The Weatherill Government is wasting millions of dollars on expensive health consultancies at a time when cuts are being implemented in critical health programs.
“Minister Snelling has just announced yet another review by consultants into the efficiency of the Women’s and Children’s Hospital,” Shadow Minister for Health Rob Lucas said.
“The Weatherill Government has already spent more than $900,000 on consultants KPMG and Deloitte to review the efficiency of the metropolitan area health networks.
“The Government also spent $1.7 million on consultants PKF to help fix errors created by the introduction of the Oracle system.
“Auditor-General figures for 2011/12 show Health SA increased spending on consultancies by 227 per cent in the last two years, from $1.1 million to $3.6 million.
“However, real spending on consultancies is actually much higher as some consultancy expenditure is hidden in the $72 million ‘contractor’ expenditure budget line.
“Minister Snelling needs to explain why he continues to spend so much on consultants when he has about 90 Health bureaucrats earning between $150,000 and $440,000.
“The Government also announced in 2011/12 the establishment of a budget reform unit to ensure budget cuts were achieved. Health Chief Executive David Swan indicated the unit would comprise 13 FTE staff at a total cost of $10 million over four years.
“Minister Snelling has now just announced the establishment of a Health Reform Advisory Committee to implement reform and efficiency in the health system.

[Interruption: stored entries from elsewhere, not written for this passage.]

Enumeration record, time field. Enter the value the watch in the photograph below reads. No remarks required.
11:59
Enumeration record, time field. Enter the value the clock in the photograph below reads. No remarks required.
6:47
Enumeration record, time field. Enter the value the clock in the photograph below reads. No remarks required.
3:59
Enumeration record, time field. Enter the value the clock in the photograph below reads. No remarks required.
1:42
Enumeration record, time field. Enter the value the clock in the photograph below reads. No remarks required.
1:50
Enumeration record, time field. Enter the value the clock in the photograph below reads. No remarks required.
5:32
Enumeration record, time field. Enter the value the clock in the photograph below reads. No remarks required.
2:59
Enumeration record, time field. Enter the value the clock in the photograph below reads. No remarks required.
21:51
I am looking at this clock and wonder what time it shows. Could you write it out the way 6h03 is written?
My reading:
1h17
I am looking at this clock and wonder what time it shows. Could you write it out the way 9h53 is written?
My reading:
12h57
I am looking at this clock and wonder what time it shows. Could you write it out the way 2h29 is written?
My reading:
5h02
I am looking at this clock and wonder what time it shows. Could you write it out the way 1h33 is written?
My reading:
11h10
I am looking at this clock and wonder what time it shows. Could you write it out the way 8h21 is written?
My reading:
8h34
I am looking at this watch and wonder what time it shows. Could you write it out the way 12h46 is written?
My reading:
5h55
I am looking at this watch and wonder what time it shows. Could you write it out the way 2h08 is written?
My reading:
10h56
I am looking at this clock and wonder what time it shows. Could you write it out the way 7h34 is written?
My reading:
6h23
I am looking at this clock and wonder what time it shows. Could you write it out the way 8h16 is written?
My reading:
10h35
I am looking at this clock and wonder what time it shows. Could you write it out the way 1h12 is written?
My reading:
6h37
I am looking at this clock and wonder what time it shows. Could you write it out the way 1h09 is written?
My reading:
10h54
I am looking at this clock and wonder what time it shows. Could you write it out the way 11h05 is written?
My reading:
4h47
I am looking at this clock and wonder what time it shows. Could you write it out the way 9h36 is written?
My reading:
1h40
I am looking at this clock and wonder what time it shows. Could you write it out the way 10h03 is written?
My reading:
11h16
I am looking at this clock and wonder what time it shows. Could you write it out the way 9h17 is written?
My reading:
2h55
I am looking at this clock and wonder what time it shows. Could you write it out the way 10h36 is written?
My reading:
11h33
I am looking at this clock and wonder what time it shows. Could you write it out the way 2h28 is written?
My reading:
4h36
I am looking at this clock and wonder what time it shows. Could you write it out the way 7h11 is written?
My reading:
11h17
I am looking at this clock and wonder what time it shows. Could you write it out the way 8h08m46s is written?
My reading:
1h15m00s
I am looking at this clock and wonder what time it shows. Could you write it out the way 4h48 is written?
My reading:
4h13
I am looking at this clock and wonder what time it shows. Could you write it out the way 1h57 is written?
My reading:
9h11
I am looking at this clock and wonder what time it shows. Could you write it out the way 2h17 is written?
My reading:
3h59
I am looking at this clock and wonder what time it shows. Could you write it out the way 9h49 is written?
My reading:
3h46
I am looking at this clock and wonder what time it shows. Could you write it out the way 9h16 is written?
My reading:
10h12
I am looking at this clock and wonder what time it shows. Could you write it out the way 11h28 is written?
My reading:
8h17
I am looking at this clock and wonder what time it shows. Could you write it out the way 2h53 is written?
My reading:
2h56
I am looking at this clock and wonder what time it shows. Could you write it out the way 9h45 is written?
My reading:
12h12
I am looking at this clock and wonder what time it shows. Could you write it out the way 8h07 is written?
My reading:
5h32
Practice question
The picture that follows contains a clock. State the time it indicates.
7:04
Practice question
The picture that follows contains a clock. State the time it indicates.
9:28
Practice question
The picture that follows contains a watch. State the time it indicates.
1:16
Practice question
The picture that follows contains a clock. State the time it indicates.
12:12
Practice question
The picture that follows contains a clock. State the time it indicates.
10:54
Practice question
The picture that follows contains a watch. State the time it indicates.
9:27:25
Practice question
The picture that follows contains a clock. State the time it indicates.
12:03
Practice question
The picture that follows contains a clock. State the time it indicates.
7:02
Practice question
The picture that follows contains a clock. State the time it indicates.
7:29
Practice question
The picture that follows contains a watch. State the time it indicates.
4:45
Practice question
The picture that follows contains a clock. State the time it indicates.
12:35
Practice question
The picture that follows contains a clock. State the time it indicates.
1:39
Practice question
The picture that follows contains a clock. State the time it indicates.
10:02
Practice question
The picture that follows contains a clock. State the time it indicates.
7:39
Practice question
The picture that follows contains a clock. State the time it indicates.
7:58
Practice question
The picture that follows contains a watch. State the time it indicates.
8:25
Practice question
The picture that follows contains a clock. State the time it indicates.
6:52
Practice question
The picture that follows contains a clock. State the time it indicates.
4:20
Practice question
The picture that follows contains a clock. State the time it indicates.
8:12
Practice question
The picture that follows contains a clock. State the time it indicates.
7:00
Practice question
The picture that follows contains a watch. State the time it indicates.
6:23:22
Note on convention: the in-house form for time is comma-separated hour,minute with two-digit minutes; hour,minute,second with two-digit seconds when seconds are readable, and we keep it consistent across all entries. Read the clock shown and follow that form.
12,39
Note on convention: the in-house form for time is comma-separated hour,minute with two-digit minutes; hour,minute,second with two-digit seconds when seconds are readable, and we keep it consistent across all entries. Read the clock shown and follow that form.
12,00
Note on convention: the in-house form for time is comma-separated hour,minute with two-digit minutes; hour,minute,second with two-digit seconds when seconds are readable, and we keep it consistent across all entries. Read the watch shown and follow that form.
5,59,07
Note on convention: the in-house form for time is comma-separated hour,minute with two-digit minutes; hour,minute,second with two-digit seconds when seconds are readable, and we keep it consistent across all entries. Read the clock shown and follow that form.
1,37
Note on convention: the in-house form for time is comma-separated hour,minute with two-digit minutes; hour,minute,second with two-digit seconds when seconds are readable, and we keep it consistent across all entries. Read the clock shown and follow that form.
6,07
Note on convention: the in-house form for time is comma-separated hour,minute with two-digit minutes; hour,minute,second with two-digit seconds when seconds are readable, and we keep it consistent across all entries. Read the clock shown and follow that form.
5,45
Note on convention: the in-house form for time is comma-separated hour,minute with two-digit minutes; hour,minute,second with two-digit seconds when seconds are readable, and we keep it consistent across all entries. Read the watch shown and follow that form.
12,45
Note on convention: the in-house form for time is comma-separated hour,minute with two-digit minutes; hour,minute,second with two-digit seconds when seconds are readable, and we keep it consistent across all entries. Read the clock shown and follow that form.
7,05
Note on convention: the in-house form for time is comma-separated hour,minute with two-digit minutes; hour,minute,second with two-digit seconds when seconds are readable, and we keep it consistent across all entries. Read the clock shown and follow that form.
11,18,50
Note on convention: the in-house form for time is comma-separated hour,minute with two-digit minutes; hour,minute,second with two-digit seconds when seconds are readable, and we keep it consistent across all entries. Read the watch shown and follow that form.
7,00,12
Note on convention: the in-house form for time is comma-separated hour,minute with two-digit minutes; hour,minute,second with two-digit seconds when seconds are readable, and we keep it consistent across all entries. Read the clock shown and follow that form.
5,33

“It is clear Minister Snelling and Health SA are terrified to actually make decisions themselves about managing their budget and are desperate to hide behind the cloak of consultants’ recommendations.
“Instead of making decisions they just commission more reviews and appoint more consultants. Whilst consultants can play an important role it should be limited to specialised advice where the public service doesn’t have the skills.
“Minister Snelling should now reduce the wastage of taxpayers’ money on consultancies and demand that all of his highly-paid bureaucrats start doing what they have been paid to do – make decisions and manage the department.”